SARS-CoV-2 spike protein causes synaptic dysfunction and p-tau and α-synuclein aggregation leading cognitive impairment: The protective role of metformin

Patients recovering from post-coronavirus disease 2019 (COVID-19) often experience cognitive dysfunction, including difficulties with focusing, conversation, or memory issues, which can persist for weeks or even months after infection. Although the persistence of the SARS-CoV-2 spike protein has been reported in both the brain and serum, and is thought to potentially contribute to the long-term effects of SARS-CoV-2 infection on the brain, the underlying mechanisms leading to cognitive dysfunction remain unclear. This study investigates the molecular mechanisms by which the SARS-CoV-2 S1 protein (hereafter S1) induces cognitive impairment and explores the therapeutic potential of metformin in mitigating these effects. We demonstrate that intranasally administered S1 quickly entered the hippocampus and was associated with cognitive impairment by 6 weeks post-injection. Transcriptomic analysis of hippocampal tissue revealed early alterations in gene expression associated with synaptic function. We observed that the expression of hypoxia-responsive genes was also altered, suggesting the involvement of HIF-1α signaling.

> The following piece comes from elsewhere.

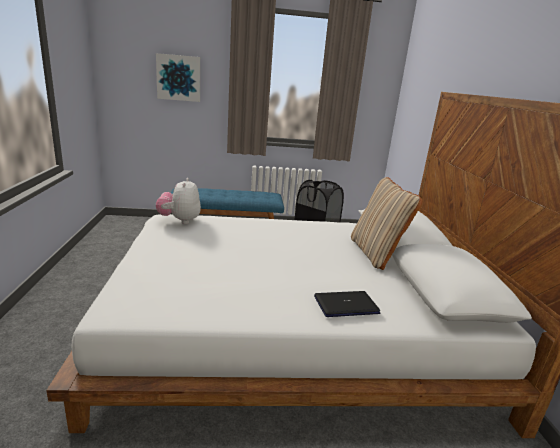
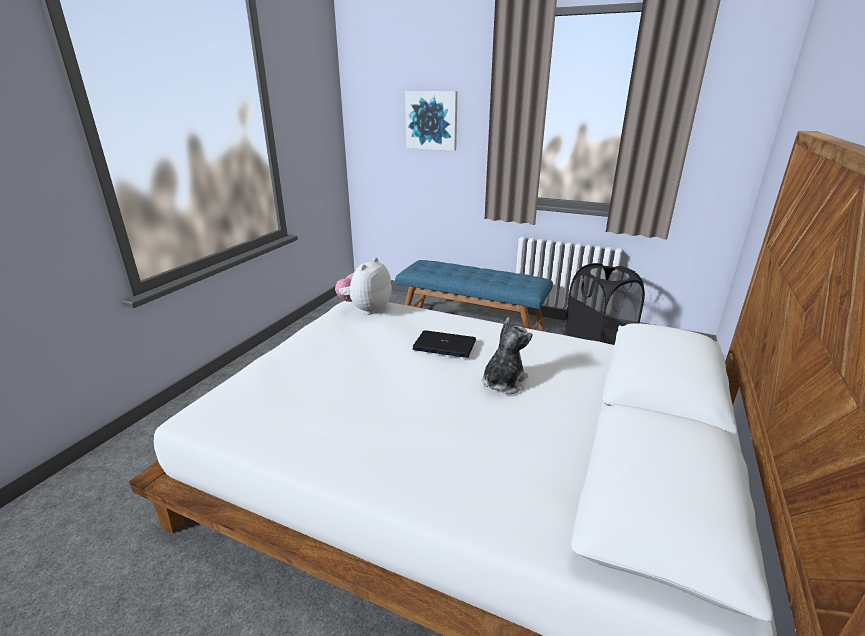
camera: 30 degrees right, 5 degrees up
(318, 250) = (503, 382): none -> plush toy
(346, 305) = (461, 481): laptop -> laptop (445, 345)
(376, 253) = (595, 404): beige pillow -> none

Further analysis confirmed that S1 stabilized the HIF-1α protein in a hypoxia-independent manner, and siRNA-mediated knockdown of HIF-1α restored synaptic gene expression, including GRIN2A, SHANK1, and JPH3. By 6 weeks post-injection, hippocampal neuronal loss was accompanied by the accumulation of phosphorylated tau (p-tau) and aggregated α-synuclein. Notably, treatment with metformin rescued synaptic gene expression and attenuated p-tau and α-synuclein aggregation. These findings suggest that S1 disrupts synaptic homeostasis and promotes neurodegenerative processes, and that metformin may serve as a potential therapeutic strategy to mitigate long-term cognitive sequelae of COVID-19.